企業のスタイルを変えると後戻りできない
朝礼ネタ989 2021/01/01 経営各企業にはその企業のスタイルや価値観があります。そのスタイルを変えることは相当の覚悟が必要です。
二つの例を述べます。高級衣料品店があります。この店では安いものを販売していません。来店するお客さんも高級品思考を持った人が多く訪れます。しかし売上げは低迷し始め、経営者は安いものも販売しようと考え、月に一度バーゲンセールも行うことに決め実行しました。結果は客層が変わり高級志向のお客は離れ、売上げも伸びずバーゲンの時しか売れない店になりました。経営者は失敗したと判断し、元の高級衣料品専門に戻しましたが、昔の客が戻るまでに5年かかったそうです。
もう一つはディスカウント衣料品店が、やや高級衣料品の品揃えをはじめ、月一度のディスカントもやめました。
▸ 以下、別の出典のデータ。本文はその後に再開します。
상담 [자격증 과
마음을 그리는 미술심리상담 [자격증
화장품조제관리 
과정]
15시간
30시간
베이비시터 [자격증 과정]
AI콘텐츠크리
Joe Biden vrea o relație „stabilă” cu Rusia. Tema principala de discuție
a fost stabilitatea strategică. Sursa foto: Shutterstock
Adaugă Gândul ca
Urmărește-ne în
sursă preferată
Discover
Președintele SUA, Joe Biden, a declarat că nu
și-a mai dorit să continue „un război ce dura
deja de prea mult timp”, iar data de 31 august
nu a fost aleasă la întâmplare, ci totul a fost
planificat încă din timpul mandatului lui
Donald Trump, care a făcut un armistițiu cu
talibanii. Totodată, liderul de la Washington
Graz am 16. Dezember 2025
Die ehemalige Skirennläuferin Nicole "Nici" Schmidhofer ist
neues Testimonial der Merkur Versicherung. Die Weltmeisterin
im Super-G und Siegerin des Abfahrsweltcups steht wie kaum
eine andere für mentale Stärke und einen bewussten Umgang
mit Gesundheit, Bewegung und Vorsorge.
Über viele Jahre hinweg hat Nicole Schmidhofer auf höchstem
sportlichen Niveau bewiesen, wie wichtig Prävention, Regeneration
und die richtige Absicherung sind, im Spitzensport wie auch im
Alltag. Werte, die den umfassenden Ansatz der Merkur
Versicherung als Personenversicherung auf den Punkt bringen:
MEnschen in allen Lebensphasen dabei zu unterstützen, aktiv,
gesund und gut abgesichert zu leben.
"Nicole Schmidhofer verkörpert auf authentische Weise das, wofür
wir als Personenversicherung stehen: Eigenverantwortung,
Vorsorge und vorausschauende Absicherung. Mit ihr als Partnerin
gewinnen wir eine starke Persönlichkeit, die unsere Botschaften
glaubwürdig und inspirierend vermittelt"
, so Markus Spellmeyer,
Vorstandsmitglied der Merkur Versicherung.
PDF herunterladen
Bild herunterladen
結果は悲惨なものでした。バーゲン買いのお客さんは消え、高級品は全く売れません。売上げはジリ貧で経営自体も危うい状態になっています。
企業が年月をかけて築き上げた、その企業のブランドや価値観はお客さんのイメージに根付いてしまうと、企業名や店名やブランドで価値を判断するので、その価値を変えてしまうと今までの信頼まで消えてしまうのです。とても怖い現象です。
つまり企業は自社のブランドや価値感を変えずに路線や展開を時代に合わせて変えていかなければならないのです。同じことをやり続けても数字は上がらない時代です。
この衣料品販売の二つの企業の例を見て、今一度会社の理念や価値観を見つめなおし、その上で何をするのかを考えてゆきたいと思います。